§ **Data for analysis**
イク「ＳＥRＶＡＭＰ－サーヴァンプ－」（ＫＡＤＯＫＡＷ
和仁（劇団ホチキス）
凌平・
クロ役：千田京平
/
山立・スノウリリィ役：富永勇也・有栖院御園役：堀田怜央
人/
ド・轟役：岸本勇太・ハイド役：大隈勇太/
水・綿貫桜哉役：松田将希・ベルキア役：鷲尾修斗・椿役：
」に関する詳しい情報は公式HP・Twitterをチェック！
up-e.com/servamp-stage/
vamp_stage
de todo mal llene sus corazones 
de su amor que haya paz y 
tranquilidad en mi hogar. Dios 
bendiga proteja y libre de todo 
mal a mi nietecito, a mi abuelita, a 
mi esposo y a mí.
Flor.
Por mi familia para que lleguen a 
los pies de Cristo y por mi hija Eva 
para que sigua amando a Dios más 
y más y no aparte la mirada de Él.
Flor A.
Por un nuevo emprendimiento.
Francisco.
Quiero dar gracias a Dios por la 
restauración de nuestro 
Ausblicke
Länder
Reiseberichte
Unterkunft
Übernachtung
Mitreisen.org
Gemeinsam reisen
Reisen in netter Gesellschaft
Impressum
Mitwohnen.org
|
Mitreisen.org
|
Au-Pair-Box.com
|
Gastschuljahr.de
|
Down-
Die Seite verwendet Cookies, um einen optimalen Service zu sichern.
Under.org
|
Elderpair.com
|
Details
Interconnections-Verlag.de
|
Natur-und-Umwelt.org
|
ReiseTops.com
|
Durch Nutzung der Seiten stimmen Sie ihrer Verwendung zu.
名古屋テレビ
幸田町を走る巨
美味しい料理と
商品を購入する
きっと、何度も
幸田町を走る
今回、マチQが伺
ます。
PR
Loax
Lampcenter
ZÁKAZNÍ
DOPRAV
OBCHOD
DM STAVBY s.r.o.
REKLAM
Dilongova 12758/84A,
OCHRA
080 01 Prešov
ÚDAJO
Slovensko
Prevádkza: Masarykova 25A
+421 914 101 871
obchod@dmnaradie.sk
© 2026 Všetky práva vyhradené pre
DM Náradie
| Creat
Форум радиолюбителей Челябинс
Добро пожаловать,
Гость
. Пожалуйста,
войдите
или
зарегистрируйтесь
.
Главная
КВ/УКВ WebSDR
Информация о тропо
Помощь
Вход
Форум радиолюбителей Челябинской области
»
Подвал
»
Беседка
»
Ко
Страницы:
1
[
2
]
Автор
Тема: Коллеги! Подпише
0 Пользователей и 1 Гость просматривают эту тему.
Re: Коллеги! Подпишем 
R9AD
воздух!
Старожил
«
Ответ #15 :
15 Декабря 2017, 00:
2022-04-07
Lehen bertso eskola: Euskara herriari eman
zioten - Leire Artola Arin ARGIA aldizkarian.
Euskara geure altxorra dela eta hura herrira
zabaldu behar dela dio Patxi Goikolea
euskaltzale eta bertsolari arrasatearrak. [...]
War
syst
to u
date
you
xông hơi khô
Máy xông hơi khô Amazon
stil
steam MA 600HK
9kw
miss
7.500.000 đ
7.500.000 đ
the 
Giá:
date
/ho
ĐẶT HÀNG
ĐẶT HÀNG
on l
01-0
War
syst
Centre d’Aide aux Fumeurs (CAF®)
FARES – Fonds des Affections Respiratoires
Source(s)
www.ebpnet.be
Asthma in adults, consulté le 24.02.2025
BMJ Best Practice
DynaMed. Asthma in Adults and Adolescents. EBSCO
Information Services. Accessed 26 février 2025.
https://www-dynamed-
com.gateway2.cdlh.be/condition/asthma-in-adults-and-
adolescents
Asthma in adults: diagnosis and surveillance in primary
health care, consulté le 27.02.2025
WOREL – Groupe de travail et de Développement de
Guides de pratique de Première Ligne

§ **Exercise brief**
The expected output is each line of the records above that includes the word "consulté".

§ **Task solution**
Asthma in adults, consulté le 24.02.2025
health care, consulté le 27.02.2025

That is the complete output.